Less than a month separates the premieres of Jenůfa and Giacomo Puccini’s verismo masterpiece, Madama Butterfly. At first sight, the two operas are seemingly very different, but the vastly contrasting milieus they inhabit disguise what they have in common: characters who lack compassion holding up a mirror to humanity’s capacity for cruelty.
Janáček was so determined to ensure Jenůfa’s realism that he dedicated years of study to incorporate the natural cadence of the Czech language into its music. The work was also influenced by a personal tragedy: the death of his daughter Olga, who passed away during the period of its composition. Jenůfa, ultimately an opera about a young woman’s suffering, was one into which Janáček poured his very heart and soul.

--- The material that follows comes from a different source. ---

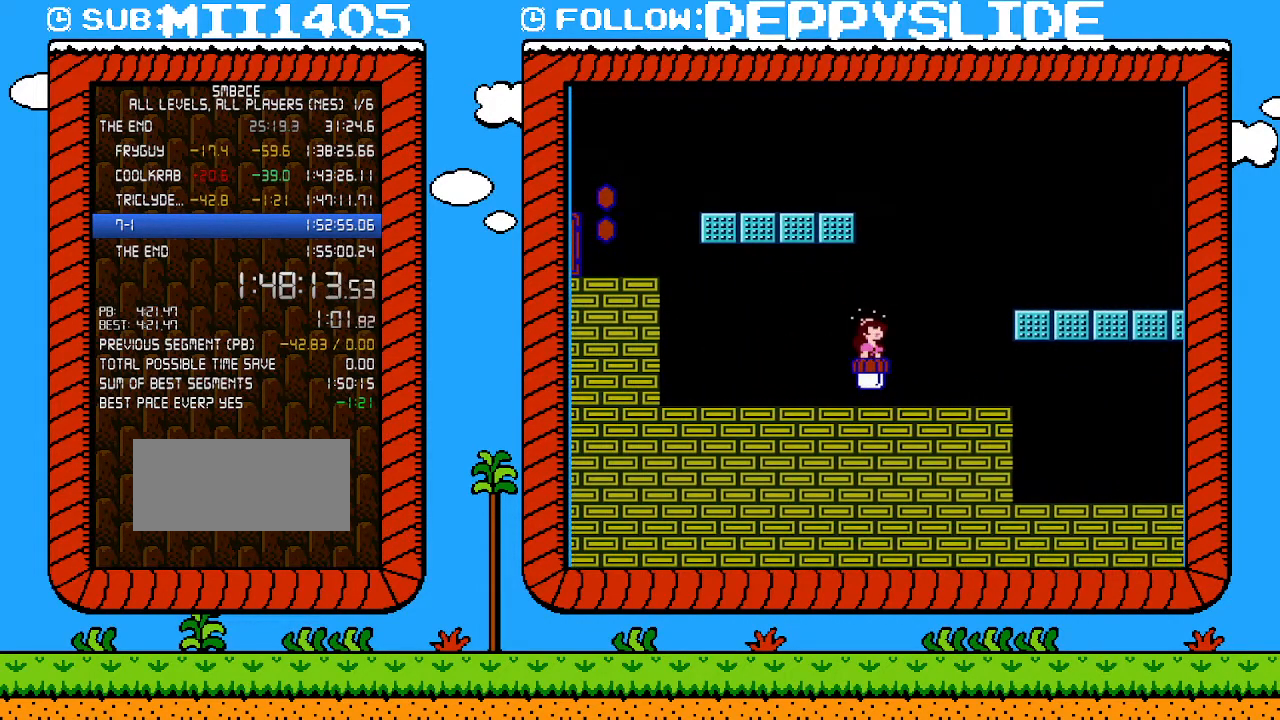
{"buttons": ["B", "DPAD_RIGHT"], "events": [[400, "DPAD_RIGHT", "down"]]}
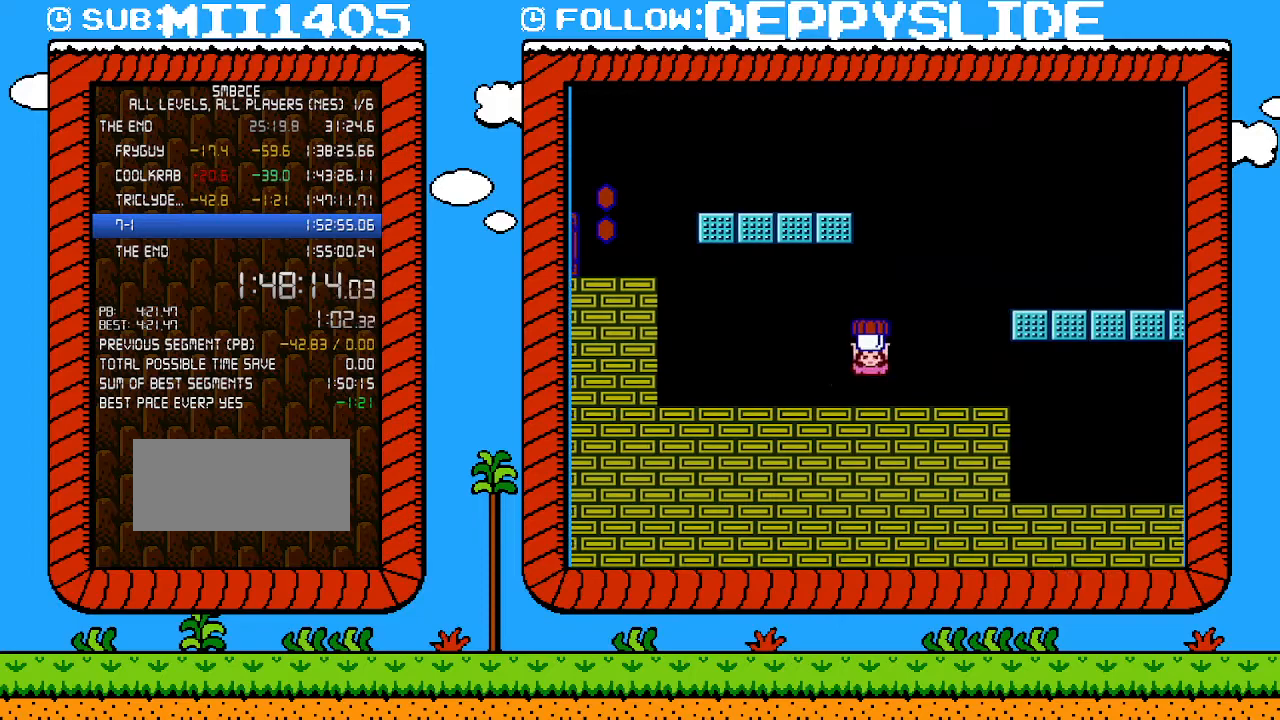
{"buttons": ["A", "B", "DPAD_RIGHT"], "events": [[433, "A", "down"]]}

Companies today have largely discarded the revisions that Karel Kovařovic made to Jenůfa to bring it to the Bohemian capital, preferring Janáček’s original conception. It is this definitive version of Jenůfa that will be performed at the Národní divadlo, Prague’s National Theatre. What were seen as eccentricities - the shortness of the melodies and the repetition of musical themes - are now prized as key elements in creating a mood that perfectly matches Jenůfa’s narrative.